- Born: Di'Jonn Gary Grizzell August 28, 1985 (age 40) Oakland, California, U.S.
- Genres: R&B
- Occupations: Singer; songwriter;
- Years active: 2012–present
- Labels: Cool Kid Cartel; Konvick Muzik Empire; Epic;
- Website: jonnhart.com

= Jonn Hart =

American musician (born 1989)

Di'Jonn Gary Grizzell (born August 28, 1985), better known by his stage name Jonn Hart, is an American singer from Oakland, California. He is best known for his 2012 single "Who Booty" (featuring Iamsu!), which peaked at number 66 on the Billboard Hot 100. Upon its re-release by Epic Records in December of that year, the song was remixed with French Montana. Prior, he was a member of the band Tha Outfit.

==Life and career==
Hart grew up in a musical family. His mother sang in choir and his stepfather was involved in gospel music and owned his own studio.
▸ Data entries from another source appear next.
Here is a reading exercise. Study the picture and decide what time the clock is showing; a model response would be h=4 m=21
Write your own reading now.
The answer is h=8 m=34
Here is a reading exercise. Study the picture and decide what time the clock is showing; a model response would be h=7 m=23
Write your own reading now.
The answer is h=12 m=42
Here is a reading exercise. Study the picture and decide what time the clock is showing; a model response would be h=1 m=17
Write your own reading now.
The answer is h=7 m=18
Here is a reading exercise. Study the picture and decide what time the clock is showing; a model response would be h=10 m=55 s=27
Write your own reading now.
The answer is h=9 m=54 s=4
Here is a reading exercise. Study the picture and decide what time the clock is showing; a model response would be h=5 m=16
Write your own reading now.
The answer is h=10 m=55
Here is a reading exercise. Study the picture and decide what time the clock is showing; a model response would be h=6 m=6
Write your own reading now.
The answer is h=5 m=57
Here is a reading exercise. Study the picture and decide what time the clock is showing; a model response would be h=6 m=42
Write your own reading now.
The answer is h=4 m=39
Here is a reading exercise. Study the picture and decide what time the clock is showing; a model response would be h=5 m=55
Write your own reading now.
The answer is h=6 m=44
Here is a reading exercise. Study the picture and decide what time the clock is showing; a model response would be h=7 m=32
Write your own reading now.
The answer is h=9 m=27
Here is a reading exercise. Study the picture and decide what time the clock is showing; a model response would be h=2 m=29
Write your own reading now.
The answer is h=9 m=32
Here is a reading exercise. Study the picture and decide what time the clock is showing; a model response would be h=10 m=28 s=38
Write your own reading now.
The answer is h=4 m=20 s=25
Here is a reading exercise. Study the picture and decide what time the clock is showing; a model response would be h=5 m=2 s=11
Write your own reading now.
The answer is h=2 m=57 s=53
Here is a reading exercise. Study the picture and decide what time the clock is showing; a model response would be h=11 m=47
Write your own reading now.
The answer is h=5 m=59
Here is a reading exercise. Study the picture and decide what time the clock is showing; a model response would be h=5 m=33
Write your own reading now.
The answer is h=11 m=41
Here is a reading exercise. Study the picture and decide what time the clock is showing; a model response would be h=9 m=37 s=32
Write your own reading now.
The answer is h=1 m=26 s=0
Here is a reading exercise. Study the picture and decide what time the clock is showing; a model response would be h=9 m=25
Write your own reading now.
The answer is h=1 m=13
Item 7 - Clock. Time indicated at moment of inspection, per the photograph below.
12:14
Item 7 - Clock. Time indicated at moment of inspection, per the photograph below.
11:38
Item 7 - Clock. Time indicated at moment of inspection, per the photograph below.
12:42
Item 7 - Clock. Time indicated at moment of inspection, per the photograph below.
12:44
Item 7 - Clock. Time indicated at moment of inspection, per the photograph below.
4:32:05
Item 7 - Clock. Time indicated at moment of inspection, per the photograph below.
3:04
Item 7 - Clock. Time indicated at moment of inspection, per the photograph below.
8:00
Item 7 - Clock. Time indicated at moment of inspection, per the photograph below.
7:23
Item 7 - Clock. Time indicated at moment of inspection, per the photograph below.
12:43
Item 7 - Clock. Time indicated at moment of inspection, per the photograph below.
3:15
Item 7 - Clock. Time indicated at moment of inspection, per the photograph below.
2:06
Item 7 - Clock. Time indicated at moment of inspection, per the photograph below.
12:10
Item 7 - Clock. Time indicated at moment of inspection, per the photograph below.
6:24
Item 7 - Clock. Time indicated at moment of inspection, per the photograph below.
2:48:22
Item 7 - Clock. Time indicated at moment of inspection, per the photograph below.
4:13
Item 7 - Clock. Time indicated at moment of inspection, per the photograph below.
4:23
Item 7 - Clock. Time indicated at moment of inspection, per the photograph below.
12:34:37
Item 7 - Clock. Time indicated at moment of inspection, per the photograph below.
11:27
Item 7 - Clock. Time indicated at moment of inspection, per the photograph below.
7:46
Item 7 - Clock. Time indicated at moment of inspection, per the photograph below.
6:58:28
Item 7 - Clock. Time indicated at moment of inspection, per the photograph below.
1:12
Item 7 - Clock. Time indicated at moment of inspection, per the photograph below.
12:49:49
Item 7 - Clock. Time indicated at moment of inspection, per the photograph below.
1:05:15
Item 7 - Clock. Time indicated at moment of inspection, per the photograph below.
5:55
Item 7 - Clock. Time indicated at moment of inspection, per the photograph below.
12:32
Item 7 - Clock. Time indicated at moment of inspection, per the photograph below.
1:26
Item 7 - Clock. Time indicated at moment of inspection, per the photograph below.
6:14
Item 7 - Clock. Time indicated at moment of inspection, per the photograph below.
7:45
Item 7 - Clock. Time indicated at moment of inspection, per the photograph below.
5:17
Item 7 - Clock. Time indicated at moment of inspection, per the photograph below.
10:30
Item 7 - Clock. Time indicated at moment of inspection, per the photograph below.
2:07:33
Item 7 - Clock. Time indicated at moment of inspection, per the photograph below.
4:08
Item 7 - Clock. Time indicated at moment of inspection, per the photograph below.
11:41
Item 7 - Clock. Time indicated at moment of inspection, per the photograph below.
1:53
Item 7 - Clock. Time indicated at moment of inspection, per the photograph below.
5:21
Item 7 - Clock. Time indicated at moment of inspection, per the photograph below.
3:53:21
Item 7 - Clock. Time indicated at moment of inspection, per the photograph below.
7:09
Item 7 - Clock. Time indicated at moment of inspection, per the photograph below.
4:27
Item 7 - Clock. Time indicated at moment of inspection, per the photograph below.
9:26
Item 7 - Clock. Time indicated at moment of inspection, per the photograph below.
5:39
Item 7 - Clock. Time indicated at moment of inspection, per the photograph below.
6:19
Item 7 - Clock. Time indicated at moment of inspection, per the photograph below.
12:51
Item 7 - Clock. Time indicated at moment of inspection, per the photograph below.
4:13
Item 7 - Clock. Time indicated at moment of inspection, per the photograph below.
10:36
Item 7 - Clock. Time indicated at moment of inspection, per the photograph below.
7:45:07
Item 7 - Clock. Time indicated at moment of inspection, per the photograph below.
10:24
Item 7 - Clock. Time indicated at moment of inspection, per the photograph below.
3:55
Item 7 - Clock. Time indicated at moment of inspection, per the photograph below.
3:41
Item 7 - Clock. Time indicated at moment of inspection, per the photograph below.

In an interview with XXL, Hart stated that he used to visit the studio as a kid and realized at a very young age that he wanted to be involved with music. He graduated James Logan High School and continued his education at Morehouse College in Atlanta, Georgia.

He began his career with the R&B boy band Tha Outfit.

He pursued a solo career in 2012 and released the song "Who Booty", featuring Iamsu! on the original version, a remixed version featuring French Montana, and another featuring E-40.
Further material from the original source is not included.